Breast milk itself may protect against contamination: A Dutch study of around 400 infants found that while exposure to polychlorinated biphenyls (PCBs) in utero could cause motor and cognitive problems at age 6, it showed up only in formula-fed kids¿¿- even though breastfed babies were exposed to PCBs in the milk. "Breastfeeding counteracts the adverse developmental effects of PCBs," say researchers.

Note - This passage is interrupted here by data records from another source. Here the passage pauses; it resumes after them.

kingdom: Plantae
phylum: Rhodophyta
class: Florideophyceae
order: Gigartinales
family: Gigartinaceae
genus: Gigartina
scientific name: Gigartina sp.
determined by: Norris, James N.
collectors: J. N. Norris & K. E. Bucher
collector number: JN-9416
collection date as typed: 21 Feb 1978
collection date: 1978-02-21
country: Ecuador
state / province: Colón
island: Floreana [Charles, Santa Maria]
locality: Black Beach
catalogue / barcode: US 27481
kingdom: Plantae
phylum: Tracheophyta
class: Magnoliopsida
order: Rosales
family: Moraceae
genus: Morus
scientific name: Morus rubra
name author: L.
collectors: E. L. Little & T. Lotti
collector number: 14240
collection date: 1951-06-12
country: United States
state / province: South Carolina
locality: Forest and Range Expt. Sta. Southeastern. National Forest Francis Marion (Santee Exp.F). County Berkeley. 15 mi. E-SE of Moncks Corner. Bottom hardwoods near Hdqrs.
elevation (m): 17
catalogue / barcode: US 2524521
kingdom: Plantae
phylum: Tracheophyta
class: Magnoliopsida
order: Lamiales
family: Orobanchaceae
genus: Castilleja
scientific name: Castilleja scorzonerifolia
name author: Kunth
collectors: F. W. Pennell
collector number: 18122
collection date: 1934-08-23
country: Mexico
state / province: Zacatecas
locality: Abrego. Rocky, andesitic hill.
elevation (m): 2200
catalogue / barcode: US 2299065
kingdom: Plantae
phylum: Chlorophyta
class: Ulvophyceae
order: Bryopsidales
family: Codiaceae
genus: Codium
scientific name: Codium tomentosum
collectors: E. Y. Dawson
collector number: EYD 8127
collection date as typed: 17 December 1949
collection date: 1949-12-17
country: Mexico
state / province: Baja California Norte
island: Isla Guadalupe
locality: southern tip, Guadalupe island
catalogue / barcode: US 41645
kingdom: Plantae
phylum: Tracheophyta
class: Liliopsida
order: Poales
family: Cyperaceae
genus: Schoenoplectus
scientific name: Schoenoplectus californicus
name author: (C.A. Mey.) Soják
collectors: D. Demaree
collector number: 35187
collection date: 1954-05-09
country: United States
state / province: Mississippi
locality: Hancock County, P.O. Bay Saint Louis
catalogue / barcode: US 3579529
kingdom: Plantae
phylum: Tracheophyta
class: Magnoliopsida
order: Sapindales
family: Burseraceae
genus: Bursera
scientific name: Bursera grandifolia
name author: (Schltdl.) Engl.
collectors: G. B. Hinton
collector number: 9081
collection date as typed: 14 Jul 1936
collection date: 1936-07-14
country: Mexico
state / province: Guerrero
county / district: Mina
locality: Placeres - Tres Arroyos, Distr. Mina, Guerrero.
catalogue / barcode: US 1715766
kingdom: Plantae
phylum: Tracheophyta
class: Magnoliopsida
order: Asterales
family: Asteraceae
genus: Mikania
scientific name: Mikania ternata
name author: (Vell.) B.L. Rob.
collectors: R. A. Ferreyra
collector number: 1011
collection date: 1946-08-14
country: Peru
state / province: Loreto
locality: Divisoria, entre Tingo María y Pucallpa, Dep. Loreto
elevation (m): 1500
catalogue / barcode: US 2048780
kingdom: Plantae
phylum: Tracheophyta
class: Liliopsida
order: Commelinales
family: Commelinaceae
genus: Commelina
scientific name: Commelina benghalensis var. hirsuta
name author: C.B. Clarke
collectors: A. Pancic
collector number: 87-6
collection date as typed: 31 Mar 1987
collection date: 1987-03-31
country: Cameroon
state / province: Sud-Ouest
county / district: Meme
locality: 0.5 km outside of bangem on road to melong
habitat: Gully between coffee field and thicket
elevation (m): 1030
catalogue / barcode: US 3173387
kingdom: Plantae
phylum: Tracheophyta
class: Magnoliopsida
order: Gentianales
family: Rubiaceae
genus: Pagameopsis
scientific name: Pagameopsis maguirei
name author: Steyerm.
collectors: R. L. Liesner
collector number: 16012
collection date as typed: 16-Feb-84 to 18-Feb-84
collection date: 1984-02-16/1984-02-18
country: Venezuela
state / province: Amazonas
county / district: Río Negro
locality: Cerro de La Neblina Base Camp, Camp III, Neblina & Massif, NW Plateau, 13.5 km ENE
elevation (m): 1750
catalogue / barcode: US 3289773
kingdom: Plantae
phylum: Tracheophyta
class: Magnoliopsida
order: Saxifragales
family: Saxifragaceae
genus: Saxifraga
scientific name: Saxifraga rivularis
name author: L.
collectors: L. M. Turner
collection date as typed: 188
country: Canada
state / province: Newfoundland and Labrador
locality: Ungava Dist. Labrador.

Purer breast milk is best, of course, so follow these steps:

 

  • Reduce home and garden pesticides. A few weeds are better than many toxins, says Dr. Landrigan.

     

  • Redecorate next year. Wall-to-wall carpeting, synthetic wood furniture, and paint emit gases that are easily absorbed into breast milk. So does dry cleaning: Remove the plastic and let clothes air out for 24 hours before you put them in your room.

     

  • Eat right, within reason. While a long-term diet rich in fruits and veggies and low in animal fats reduces persistent organic pollutants (POPs) in breast milk, short-term changes do little. But do avoid swordfish or polluted local fish.

     

  • Don't smoke or drink. And call your doctor about any prescription drugs.